Enron's collapse obliterated more than $60 billion in market value.
Under federal sentencing guidelines that were mandatory when Lake sentenced Olis in March 2004, losses of more than $100 million tied to a defendant's crimes call for 20-plus-year prison terms. Guidelines that would apply to the Lay-Skilling convictions would call for similar prison terms if losses tied to their actions exceed $80 million or $100 million, depending on the date of the crime.
Lay, 64, was convicted of six counts of fraud and conspiracy while Skilling, 52, was convicted of 19 of 28 counts of fraud, conspiracy, insider trading and lying to auditors. Both aim to appeal, and are slated to be sentenced Oct. 23.
In January 2005 the U.S. Supreme Court ruled that sentencing guidelines were advisory. But Lake has indicated he will rely on them in determining sentences for Olis as well as Lay and Skilling.
Last fall, the 5th U.S. Circuit Court of Appeals threw out Olis' 24-year sentence, saying it was unreasonable to hold him responsible for more than $100 million in losses.
Olis prosecutors say Olis still deserves a double-digit sentence. But his lawyer, David Gerger, counters that he should serve no more than five years because Dynegy announced other bad news when Project Alpha was disclosed in 2002 and no one can tie a specific figure to Project Alpha alone.

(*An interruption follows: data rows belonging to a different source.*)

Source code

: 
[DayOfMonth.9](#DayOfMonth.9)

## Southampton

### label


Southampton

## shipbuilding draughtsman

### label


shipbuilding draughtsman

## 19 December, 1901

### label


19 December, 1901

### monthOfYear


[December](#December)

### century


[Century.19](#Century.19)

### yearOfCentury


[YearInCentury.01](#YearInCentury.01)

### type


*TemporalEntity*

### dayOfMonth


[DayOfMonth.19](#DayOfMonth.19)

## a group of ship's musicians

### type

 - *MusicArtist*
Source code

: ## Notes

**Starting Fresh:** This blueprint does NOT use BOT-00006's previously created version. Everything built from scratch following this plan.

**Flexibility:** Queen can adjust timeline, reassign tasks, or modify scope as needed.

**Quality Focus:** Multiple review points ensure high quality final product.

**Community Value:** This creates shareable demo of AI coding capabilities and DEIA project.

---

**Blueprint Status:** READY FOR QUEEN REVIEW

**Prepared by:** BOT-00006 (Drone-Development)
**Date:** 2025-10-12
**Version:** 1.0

Olis' prison term was the stiffest white-collar prison sentence in recent corporate scandals until July last year, when former WorldCom Inc. chief Bernard Ebbers was given a 25-year term for overseeing the $11 billion accounting fraud that sent the telecommunications giant into bankruptcy.
The only others charged in the Alpha scheme -- former Olis boss Gene Foster and former in-house Dynegy accountant Helen Sharkey -- pleaded guilty to conspiracy in August 2003. Foster is serving a 15-month prison term. Sharkey, who gave birth to twins in December, is slated to report to prison in October to serve a 30-day term.